Lives That Are Totally Alien

“The use of the car, I think, has dramatically changed the way people live.”

Transcript for Lives That Are Totally Alien

It used to be that people could either walk to downtown Gary or take a bus and the car was not as prevalent as it became later on, but now it’s a car to the doctor’s, a car to the shopping mall, it’s a car to an auto repair shop. And the use of the car, I think, has dramatically changed the way people live. A lot of residents, then and even now, are living lives that are totally alien to what they once were.

I was raised in the house right across the street from St. John’s Church, and then my parents moved to a few blocks from there to another place in the Tolleston area, and from there they moved to a place in the Horace Mann District. But the Horace Mann District seemed to be changing more rapidly than Tolleston and they were hearing all kinds of news about fights, and violence, and they just got a little scared and then moved to Merrillville.
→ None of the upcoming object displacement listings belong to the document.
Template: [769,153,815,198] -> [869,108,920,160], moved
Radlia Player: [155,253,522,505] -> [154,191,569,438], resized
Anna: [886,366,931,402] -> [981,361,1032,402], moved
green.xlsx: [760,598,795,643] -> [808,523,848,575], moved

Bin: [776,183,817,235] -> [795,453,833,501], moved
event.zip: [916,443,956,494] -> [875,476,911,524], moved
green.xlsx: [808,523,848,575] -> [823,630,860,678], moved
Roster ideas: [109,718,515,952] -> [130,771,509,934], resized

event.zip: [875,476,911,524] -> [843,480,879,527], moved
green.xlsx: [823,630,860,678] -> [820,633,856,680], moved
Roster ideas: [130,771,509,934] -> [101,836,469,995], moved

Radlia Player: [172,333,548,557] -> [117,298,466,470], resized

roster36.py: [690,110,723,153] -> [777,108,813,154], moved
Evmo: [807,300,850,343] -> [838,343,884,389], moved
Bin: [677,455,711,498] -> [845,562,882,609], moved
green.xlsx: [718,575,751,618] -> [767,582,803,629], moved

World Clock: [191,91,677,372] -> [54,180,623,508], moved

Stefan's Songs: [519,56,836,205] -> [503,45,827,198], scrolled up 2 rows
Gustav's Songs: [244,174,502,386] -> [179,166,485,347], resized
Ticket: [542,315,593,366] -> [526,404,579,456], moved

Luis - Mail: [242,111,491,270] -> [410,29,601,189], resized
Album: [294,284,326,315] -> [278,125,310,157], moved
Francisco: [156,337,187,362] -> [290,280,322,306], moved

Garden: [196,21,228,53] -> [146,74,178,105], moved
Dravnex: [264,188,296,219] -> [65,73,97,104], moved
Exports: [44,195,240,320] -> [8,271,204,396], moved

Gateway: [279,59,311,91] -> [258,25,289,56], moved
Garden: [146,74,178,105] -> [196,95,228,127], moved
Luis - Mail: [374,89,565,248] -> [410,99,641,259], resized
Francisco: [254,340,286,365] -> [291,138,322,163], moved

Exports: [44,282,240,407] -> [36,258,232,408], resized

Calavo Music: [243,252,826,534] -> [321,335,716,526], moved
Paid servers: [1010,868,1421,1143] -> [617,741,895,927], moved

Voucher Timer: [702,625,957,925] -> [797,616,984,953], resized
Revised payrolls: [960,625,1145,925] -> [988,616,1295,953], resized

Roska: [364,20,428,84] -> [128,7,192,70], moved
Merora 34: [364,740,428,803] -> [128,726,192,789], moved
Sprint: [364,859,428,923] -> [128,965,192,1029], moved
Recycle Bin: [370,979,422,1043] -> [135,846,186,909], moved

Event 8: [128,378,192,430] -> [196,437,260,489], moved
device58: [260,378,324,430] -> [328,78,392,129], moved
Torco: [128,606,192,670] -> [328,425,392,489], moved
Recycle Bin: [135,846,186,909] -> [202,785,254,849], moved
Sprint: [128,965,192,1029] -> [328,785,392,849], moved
I know for the half—better part of the years in Merrillville, there was a black family living next door. My parents were fine with that. They didn’t have any problem, but they didn’t really communicate or really socialize with that family. We’d say, ‘Hi,’ over the fence and ask how things are going, but we would not invite each other to a social event, you know, a marriage or a birthday party. That was just not something we would do. Some of these same people from St. John’s would move into that subdivision and they would celebrate events with those families, but in terms of actually visiting the neighbor next door, that wasn’t done. The community was more outside of Merrillville. It was at the church—still at the church. It was still at the school for the kids.

And I see that still today. A lot of people just don’t have the neighborhood relationship that was once there forty, fifty years ago.